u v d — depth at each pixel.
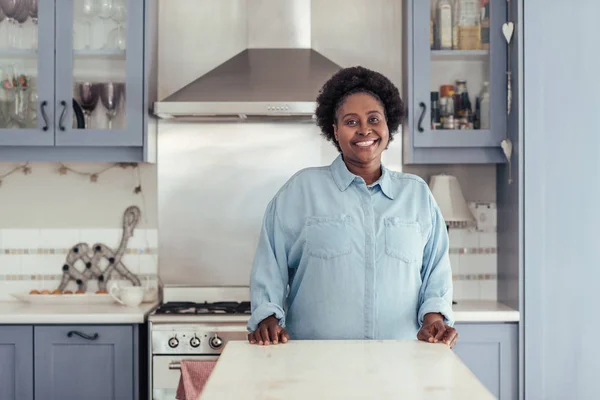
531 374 3.47
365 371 1.56
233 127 3.95
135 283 3.95
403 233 2.18
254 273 2.21
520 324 3.48
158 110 3.54
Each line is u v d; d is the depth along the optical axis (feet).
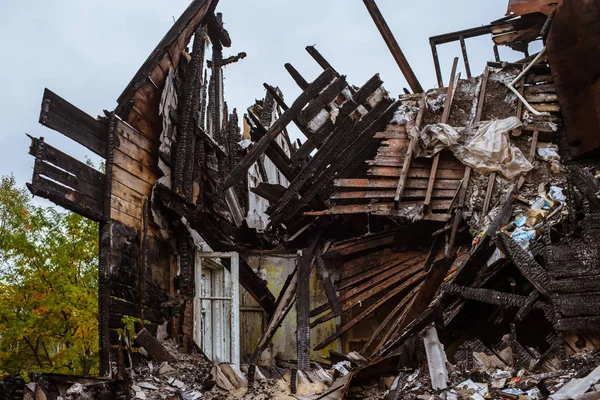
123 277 30.89
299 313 38.09
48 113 27.48
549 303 26.91
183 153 37.29
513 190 36.22
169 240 35.88
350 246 42.45
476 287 30.71
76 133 29.22
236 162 49.16
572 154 39.19
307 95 42.11
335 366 32.14
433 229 40.14
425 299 34.99
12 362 40.55
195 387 30.73
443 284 31.01
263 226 54.03
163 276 35.24
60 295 40.81
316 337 44.47
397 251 41.52
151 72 33.86
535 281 27.14
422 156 40.09
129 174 32.99
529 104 41.11
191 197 37.83
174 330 34.37
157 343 31.17
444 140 39.32
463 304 30.71
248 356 45.09
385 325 37.86
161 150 35.37
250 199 52.90
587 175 27.53
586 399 19.90
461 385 24.39
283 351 44.75
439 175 39.81
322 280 42.09
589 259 26.25
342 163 43.01
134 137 33.68
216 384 31.32
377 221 43.21
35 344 43.47
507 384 23.76
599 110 38.01
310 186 43.80
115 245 30.58
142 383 28.76
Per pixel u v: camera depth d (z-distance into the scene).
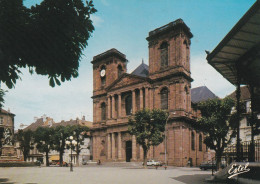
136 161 52.34
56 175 24.00
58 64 6.56
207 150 57.84
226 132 30.50
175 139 48.66
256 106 13.27
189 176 21.23
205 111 32.12
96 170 33.97
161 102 53.06
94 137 64.94
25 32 6.12
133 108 55.81
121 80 59.53
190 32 54.53
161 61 54.88
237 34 10.95
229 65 14.23
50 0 6.47
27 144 69.31
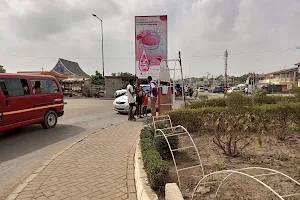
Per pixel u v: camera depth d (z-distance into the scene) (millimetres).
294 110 6648
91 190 3701
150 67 14750
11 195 3588
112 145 6305
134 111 11508
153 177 3203
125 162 4945
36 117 8125
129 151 5742
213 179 3582
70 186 3850
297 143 5598
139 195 3318
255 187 3270
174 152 4852
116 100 13711
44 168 4656
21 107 7422
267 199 2930
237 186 3318
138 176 3711
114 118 11930
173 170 4020
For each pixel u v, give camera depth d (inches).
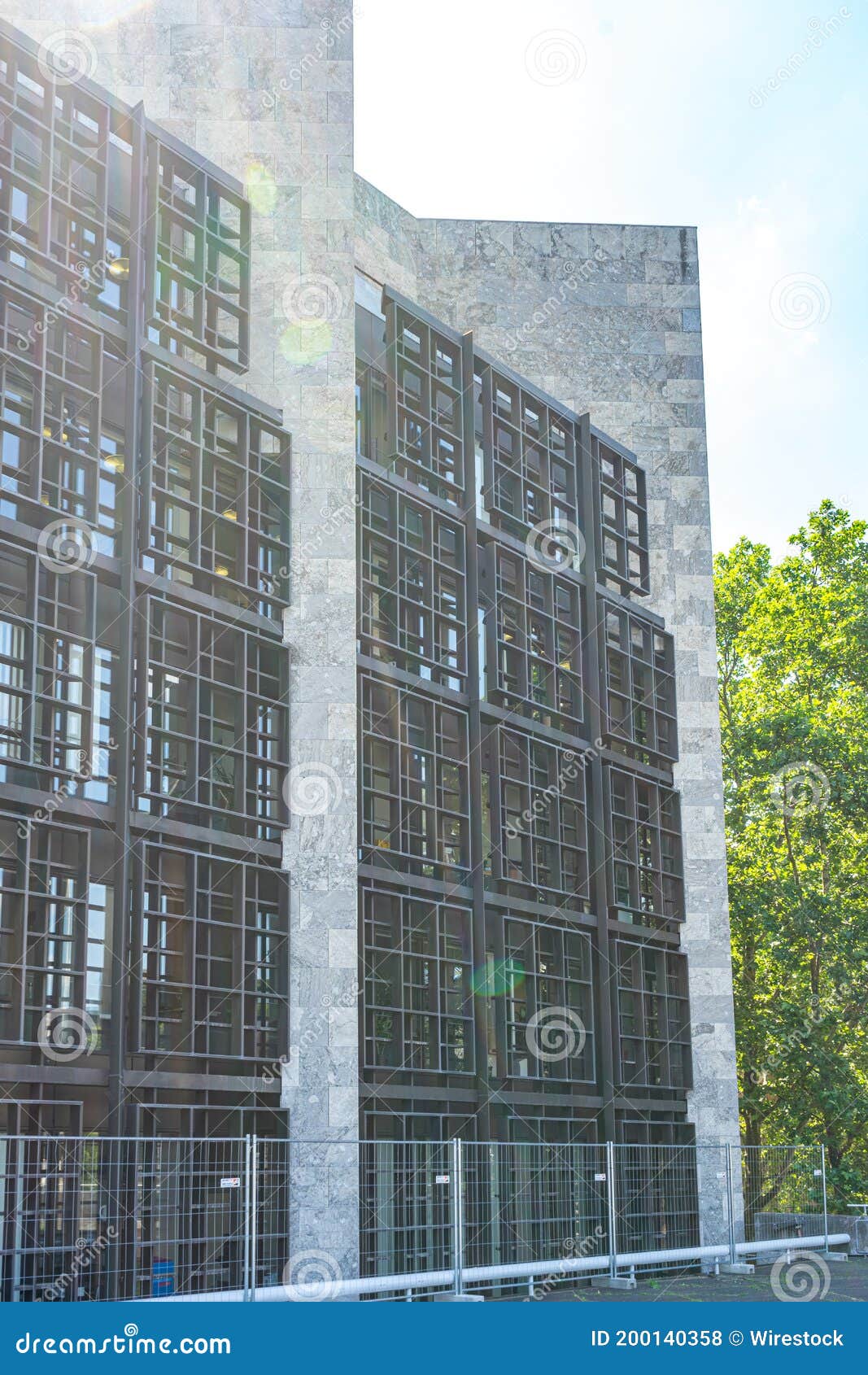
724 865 1059.9
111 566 668.7
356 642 792.9
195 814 687.7
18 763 600.1
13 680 627.2
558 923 921.5
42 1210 563.8
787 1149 1040.8
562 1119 867.4
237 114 806.5
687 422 1117.7
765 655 1514.5
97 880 636.7
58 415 665.0
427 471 872.3
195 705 689.6
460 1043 828.0
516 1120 857.5
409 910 799.1
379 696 814.5
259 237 794.8
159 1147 595.2
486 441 932.0
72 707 625.9
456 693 867.4
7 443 653.9
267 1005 705.6
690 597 1098.7
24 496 623.8
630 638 1046.4
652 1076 986.1
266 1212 668.7
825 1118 1278.3
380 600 835.4
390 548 833.5
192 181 759.1
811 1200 1046.4
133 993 629.0
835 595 1488.7
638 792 1048.2
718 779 1075.3
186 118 799.1
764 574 1610.5
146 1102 627.5
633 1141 950.4
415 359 919.0
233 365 754.8
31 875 617.0
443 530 917.8
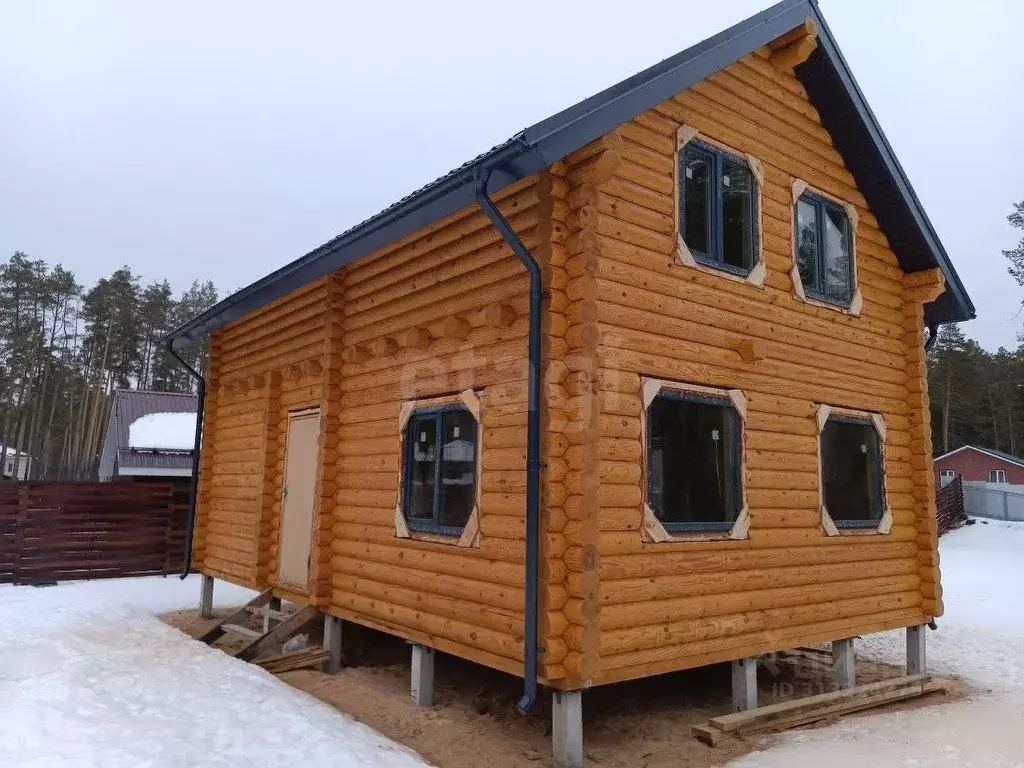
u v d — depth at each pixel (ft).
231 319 35.60
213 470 37.63
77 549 43.78
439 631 20.39
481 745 18.19
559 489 17.12
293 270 27.63
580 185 18.01
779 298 23.68
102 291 145.89
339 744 16.14
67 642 25.50
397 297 24.30
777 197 24.34
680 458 19.89
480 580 19.19
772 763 16.84
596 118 17.01
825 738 18.84
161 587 41.93
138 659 23.22
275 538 30.42
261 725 17.04
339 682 23.73
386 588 23.08
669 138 20.77
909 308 29.71
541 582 16.65
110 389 146.10
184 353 153.07
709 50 20.24
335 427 27.07
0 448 134.82
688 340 20.38
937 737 18.80
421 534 21.89
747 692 20.77
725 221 22.52
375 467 24.59
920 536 28.25
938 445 155.74
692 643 19.25
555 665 16.38
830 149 27.04
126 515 45.37
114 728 16.26
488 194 19.29
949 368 147.54
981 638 33.86
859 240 28.02
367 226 22.57
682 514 19.71
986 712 21.79
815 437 24.30
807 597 22.90
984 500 101.81
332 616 26.08
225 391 37.27
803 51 23.80
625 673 17.49
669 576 18.85
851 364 26.50
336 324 27.30
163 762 14.28
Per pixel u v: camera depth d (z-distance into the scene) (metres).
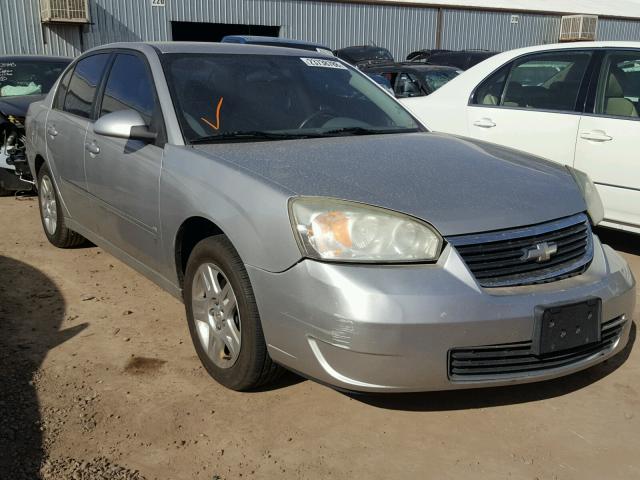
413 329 2.38
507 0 24.16
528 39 23.47
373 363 2.41
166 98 3.44
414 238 2.50
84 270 4.70
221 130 3.38
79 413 2.85
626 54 4.95
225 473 2.49
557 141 5.16
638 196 4.72
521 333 2.51
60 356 3.38
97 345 3.52
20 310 3.96
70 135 4.39
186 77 3.58
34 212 6.50
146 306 4.07
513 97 5.54
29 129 5.23
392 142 3.45
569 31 23.03
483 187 2.82
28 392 3.01
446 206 2.61
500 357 2.54
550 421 2.86
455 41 22.28
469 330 2.43
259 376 2.87
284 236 2.55
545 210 2.76
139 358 3.38
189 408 2.91
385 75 10.52
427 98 6.21
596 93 5.03
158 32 18.25
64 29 17.16
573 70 5.21
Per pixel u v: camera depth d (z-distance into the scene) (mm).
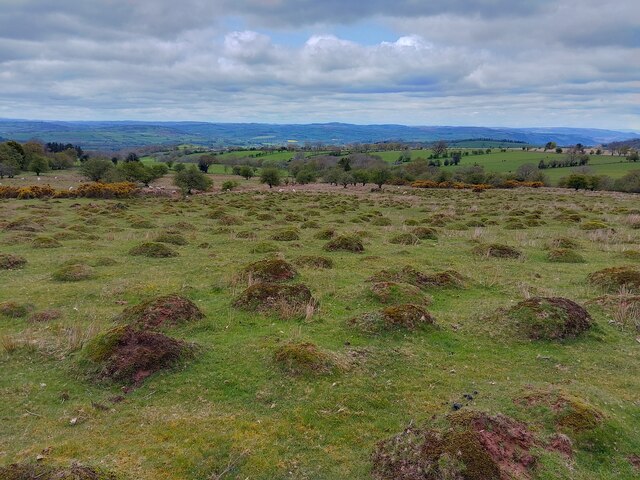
● ● ●
## TASK PROMPT
Give back the exact lines above, running from the one that has "377 221 43.21" through the one that has "110 389 146.10", with nothing added and no pictures.

## WRITTEN SOLUTION
377 221 43.21
35 344 43.47
507 384 23.76
599 110 38.01
310 186 43.80
115 245 30.58
142 383 28.76
Per pixel u v: camera depth d (z-distance into the scene).
136 161 52.34
56 175 24.00
58 64 6.56
207 150 57.84
226 132 30.50
175 139 48.66
256 106 13.27
189 176 21.23
205 111 32.12
96 170 33.97
161 102 53.06
94 137 64.94
25 32 6.12
133 108 55.81
121 80 59.53
190 32 54.53
161 61 54.88
237 34 10.95
229 65 14.23
50 0 6.47
27 144 69.31
Per pixel u v: camera depth d (z-distance into the scene) (millimetres).
294 110 6648
91 190 3701
150 67 14750
11 195 3588
112 145 6305
134 111 11508
153 177 3203
125 162 4945
36 117 8125
129 151 5742
213 179 3582
70 186 3850
297 143 5598
139 195 3318
255 187 3270
174 152 4852
116 100 13711
44 168 4656
21 107 7422
267 199 2930
237 186 3318
138 176 3711
114 118 11930
173 170 4020
For each pixel u v, give camera depth d (inches).
724 865 1059.9
111 566 668.7
356 642 792.9
195 814 687.7
18 763 600.1
13 680 627.2
558 923 921.5
42 1210 563.8
787 1149 1040.8
562 1119 867.4
237 114 806.5
687 422 1117.7
765 655 1514.5
97 880 636.7
58 415 665.0
427 471 872.3
195 705 689.6
460 1043 828.0
516 1120 857.5
409 910 799.1
379 696 814.5
259 237 794.8
159 1147 595.2
486 441 932.0
72 707 625.9
456 693 867.4
7 443 653.9
267 1005 705.6
690 597 1098.7
24 496 623.8
630 638 1046.4
652 1076 986.1
266 1212 668.7
825 1118 1278.3
380 600 835.4
390 548 833.5
192 181 759.1
811 1200 1046.4
133 993 629.0
835 595 1488.7
638 792 1048.2
718 779 1075.3
186 118 799.1
764 574 1610.5
146 1102 627.5
633 1141 950.4
415 359 919.0
233 365 754.8
31 875 617.0
443 530 917.8
u v d — depth at each pixel (ft).
231 319 35.60
213 470 37.63
77 549 43.78
439 631 20.39
481 745 18.19
559 489 17.12
293 270 27.63
580 185 18.01
779 298 23.68
102 291 145.89
339 744 16.14
67 642 25.50
397 297 24.30
777 197 24.34
680 458 19.89
480 580 19.19
772 763 16.84
596 118 17.01
825 738 18.84
161 587 41.93
138 659 23.22
275 538 30.42
261 725 17.04
339 682 23.73
386 588 23.08
669 138 20.77
909 308 29.71
541 582 16.65
110 389 146.10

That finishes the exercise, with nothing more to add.